■ **Work required**:
From the data underneath, reproduce exactly the stretch that begins at the line with "39: (819, 1014)" and ends after the line with "146: (425, 854)".

■ **Input**:

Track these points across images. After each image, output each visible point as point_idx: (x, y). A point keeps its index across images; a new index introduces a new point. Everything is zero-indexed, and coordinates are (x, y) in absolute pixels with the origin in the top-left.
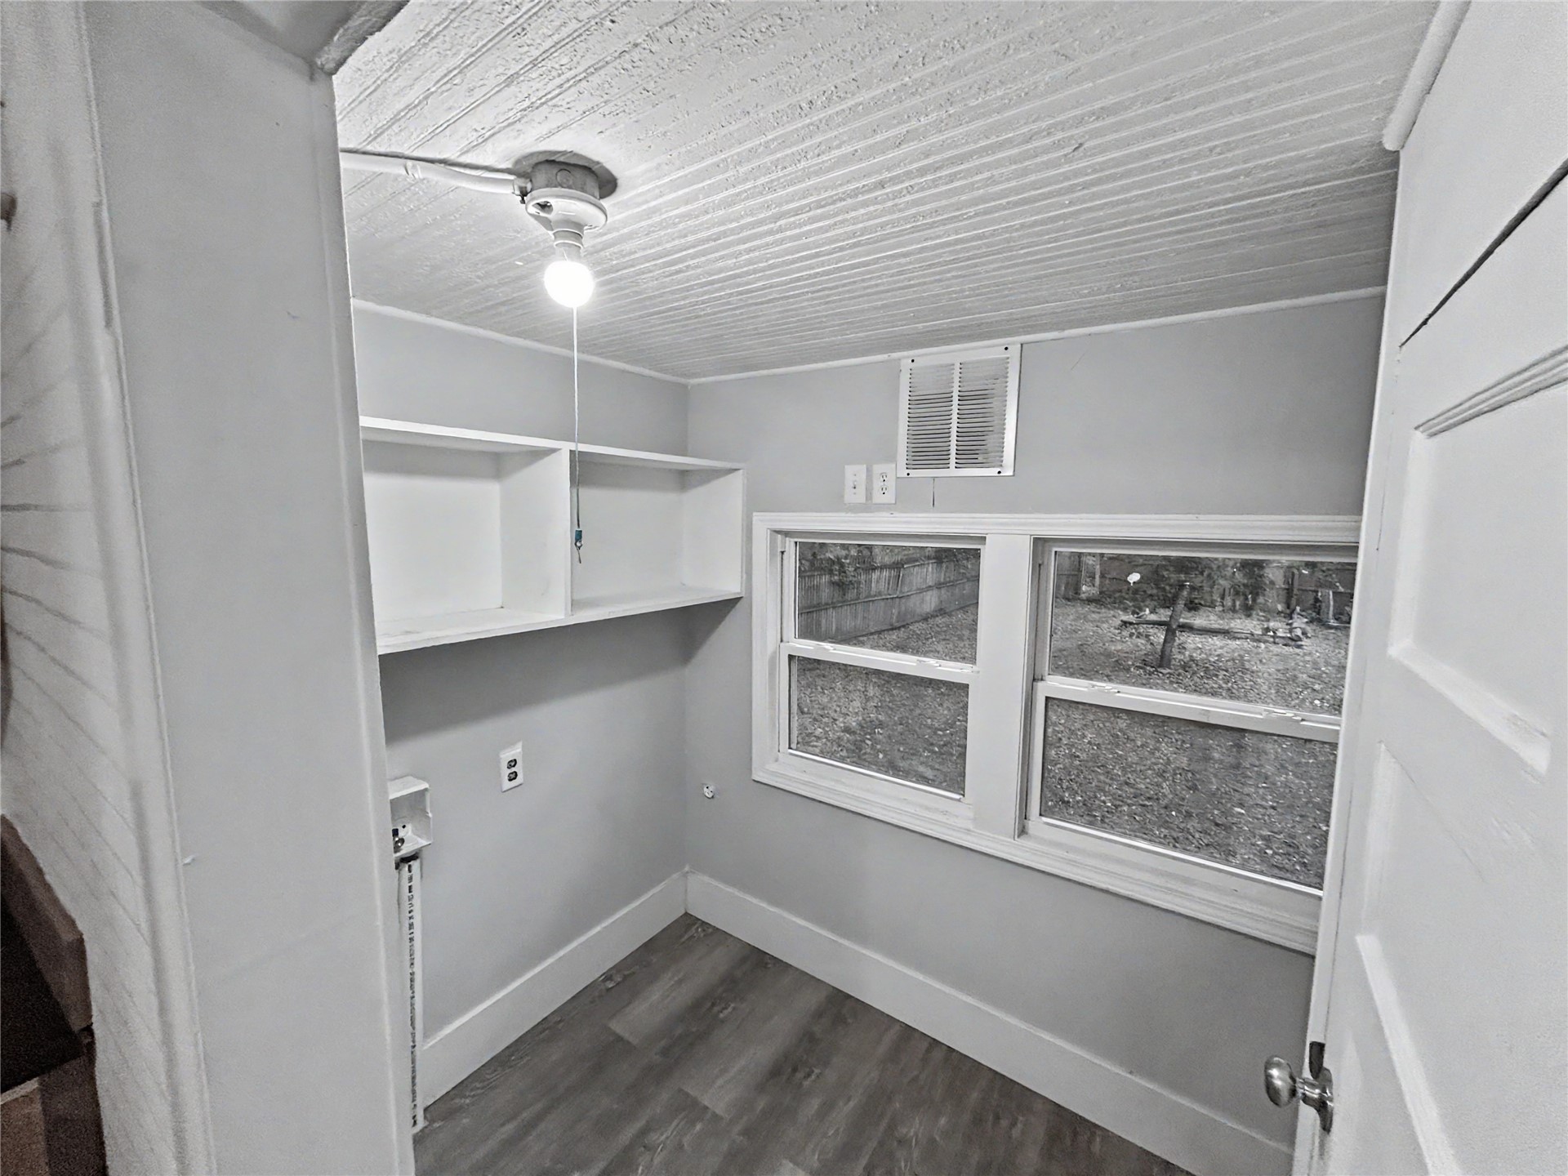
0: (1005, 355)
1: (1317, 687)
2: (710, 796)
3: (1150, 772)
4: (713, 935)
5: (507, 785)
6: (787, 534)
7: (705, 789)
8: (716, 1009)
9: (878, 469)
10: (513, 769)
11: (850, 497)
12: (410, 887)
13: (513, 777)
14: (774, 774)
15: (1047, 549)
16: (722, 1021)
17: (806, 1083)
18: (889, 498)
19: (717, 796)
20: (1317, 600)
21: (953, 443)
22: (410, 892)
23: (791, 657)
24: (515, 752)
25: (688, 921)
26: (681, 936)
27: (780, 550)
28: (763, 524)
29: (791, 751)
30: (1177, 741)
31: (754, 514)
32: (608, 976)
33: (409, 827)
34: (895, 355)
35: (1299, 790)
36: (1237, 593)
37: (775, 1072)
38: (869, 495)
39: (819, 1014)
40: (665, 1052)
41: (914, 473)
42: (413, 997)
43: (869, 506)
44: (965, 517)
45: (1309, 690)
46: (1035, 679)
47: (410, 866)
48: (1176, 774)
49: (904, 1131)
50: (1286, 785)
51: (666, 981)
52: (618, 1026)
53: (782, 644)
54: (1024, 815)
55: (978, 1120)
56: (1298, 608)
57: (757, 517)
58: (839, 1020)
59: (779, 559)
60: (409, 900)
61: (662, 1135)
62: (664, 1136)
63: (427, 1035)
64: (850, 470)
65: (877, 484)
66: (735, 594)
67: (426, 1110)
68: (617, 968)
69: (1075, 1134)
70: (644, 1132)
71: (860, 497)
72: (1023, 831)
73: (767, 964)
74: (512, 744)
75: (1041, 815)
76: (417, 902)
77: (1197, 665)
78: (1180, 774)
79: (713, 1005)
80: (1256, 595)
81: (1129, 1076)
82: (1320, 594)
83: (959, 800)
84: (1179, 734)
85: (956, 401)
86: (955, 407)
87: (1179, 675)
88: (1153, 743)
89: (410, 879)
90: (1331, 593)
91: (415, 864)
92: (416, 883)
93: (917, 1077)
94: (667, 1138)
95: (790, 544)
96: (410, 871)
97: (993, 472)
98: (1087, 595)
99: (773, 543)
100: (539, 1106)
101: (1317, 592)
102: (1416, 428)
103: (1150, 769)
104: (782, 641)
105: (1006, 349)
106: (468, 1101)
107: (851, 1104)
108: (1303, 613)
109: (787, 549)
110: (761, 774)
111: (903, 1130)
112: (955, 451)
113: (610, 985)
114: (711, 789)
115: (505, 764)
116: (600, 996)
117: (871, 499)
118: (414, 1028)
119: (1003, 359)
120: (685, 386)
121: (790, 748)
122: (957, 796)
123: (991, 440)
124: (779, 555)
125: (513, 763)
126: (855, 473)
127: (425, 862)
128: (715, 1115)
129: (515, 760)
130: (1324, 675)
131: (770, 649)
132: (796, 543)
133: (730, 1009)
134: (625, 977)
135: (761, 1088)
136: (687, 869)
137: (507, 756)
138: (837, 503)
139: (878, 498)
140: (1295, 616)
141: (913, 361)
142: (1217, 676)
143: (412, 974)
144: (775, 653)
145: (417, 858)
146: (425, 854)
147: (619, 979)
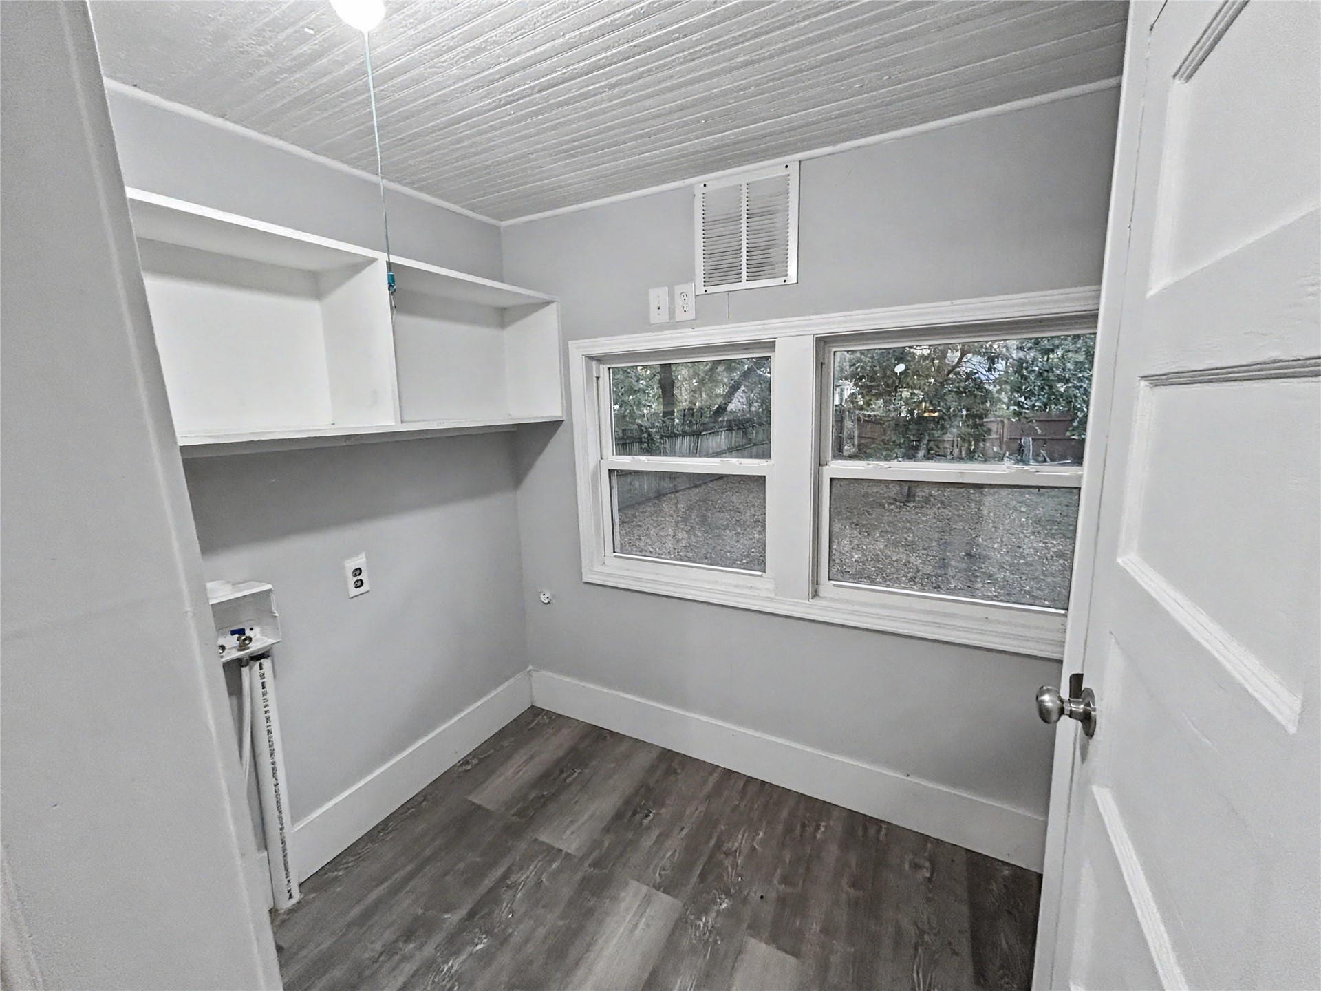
0: (786, 172)
1: (1023, 509)
2: (547, 602)
3: (904, 579)
4: (557, 720)
5: (354, 591)
6: (599, 359)
7: (542, 596)
8: (564, 775)
9: (679, 289)
10: (359, 578)
11: (656, 317)
12: (263, 683)
13: (359, 584)
14: (602, 574)
15: (826, 348)
16: (570, 784)
17: (646, 822)
18: (691, 315)
19: (553, 601)
20: (1021, 446)
21: (744, 258)
22: (264, 688)
23: (611, 471)
24: (360, 561)
25: (535, 711)
26: (529, 724)
27: (595, 375)
28: (578, 350)
29: (615, 554)
30: (923, 555)
31: (570, 342)
32: (465, 761)
33: (257, 629)
34: (688, 181)
35: (1013, 582)
36: (963, 440)
37: (618, 816)
38: (672, 313)
39: (652, 769)
40: (519, 814)
41: (710, 290)
42: (276, 785)
43: (673, 324)
44: (758, 324)
45: (1018, 512)
46: (820, 464)
47: (261, 664)
48: (923, 578)
49: (730, 845)
50: (1004, 579)
51: (519, 758)
52: (477, 799)
53: (602, 461)
54: (816, 582)
55: (789, 830)
56: (1007, 454)
57: (572, 345)
58: (670, 771)
59: (595, 384)
60: (263, 695)
61: (522, 874)
62: (525, 876)
63: (295, 819)
64: (653, 293)
65: (679, 302)
66: (557, 417)
67: (301, 885)
68: (473, 754)
69: (865, 829)
70: (505, 876)
71: (663, 317)
72: (815, 594)
73: (606, 737)
74: (357, 554)
75: (829, 579)
76: (271, 696)
77: (935, 499)
78: (927, 579)
79: (562, 772)
80: (977, 442)
81: (906, 778)
82: (1022, 441)
83: (761, 576)
84: (924, 549)
85: (744, 220)
86: (744, 225)
87: (922, 507)
88: (905, 557)
89: (262, 676)
90: (1031, 440)
91: (266, 663)
92: (269, 679)
93: (738, 805)
94: (528, 877)
95: (603, 370)
96: (261, 668)
97: (779, 281)
98: (848, 452)
99: (589, 370)
100: (409, 868)
101: (1021, 439)
102: (1174, 76)
103: (904, 576)
104: (602, 458)
105: (787, 167)
106: (341, 873)
107: (684, 833)
108: (1011, 457)
109: (601, 376)
110: (589, 576)
111: (728, 845)
112: (746, 266)
113: (469, 767)
114: (546, 596)
115: (350, 573)
116: (459, 777)
117: (674, 318)
118: (280, 812)
119: (784, 176)
120: (497, 228)
121: (614, 552)
122: (759, 573)
123: (776, 253)
124: (595, 379)
125: (358, 572)
126: (659, 296)
127: (276, 658)
128: (567, 854)
129: (360, 569)
130: (1028, 501)
131: (592, 466)
132: (609, 369)
133: (576, 774)
134: (481, 761)
135: (607, 830)
136: (530, 667)
137: (351, 565)
138: (644, 324)
139: (680, 316)
140: (1005, 459)
141: (705, 185)
142: (951, 506)
143: (273, 763)
144: (597, 465)
145: (268, 656)
146: (275, 651)
147: (475, 761)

■ **Output of the task**:
39: (819, 1014)
40: (665, 1052)
41: (914, 473)
42: (413, 997)
43: (869, 506)
44: (965, 517)
45: (1309, 690)
46: (1035, 679)
47: (410, 866)
48: (1176, 774)
49: (904, 1131)
50: (1286, 785)
51: (666, 981)
52: (618, 1026)
53: (782, 644)
54: (1024, 815)
55: (978, 1120)
56: (1298, 608)
57: (757, 517)
58: (839, 1020)
59: (779, 559)
60: (409, 900)
61: (662, 1135)
62: (664, 1136)
63: (427, 1035)
64: (850, 470)
65: (877, 484)
66: (735, 594)
67: (426, 1110)
68: (617, 968)
69: (1075, 1134)
70: (644, 1132)
71: (860, 497)
72: (1023, 831)
73: (767, 964)
74: (512, 744)
75: (1041, 815)
76: (417, 902)
77: (1197, 665)
78: (1180, 774)
79: (713, 1005)
80: (1256, 595)
81: (1129, 1076)
82: (1320, 594)
83: (959, 800)
84: (1179, 734)
85: (956, 401)
86: (955, 407)
87: (1179, 675)
88: (1153, 743)
89: (410, 879)
90: (1331, 593)
91: (415, 864)
92: (416, 883)
93: (917, 1077)
94: (667, 1138)
95: (790, 544)
96: (410, 871)
97: (993, 472)
98: (1087, 595)
99: (773, 543)
100: (539, 1106)
101: (1317, 592)
102: (1416, 428)
103: (1150, 769)
104: (782, 641)
105: (1006, 349)
106: (468, 1101)
107: (851, 1104)
108: (1303, 613)
109: (787, 549)
110: (761, 774)
111: (903, 1130)
112: (955, 451)
113: (610, 985)
114: (711, 789)
115: (505, 764)
116: (600, 996)
117: (871, 499)
118: (414, 1028)
119: (1003, 359)
120: (685, 386)
121: (790, 748)
122: (957, 796)
123: (991, 440)
124: (779, 555)
125: (513, 763)
126: (855, 473)
127: (425, 862)
128: (715, 1115)
129: (515, 760)
130: (1324, 675)
131: (770, 649)
132: (796, 543)
133: (730, 1009)
134: (625, 977)
135: (761, 1088)
136: (687, 869)
137: (507, 756)
138: (837, 503)
139: (878, 498)
140: (1295, 616)
141: (913, 361)
142: (1217, 676)
143: (412, 974)
144: (775, 653)
145: (417, 858)
146: (425, 854)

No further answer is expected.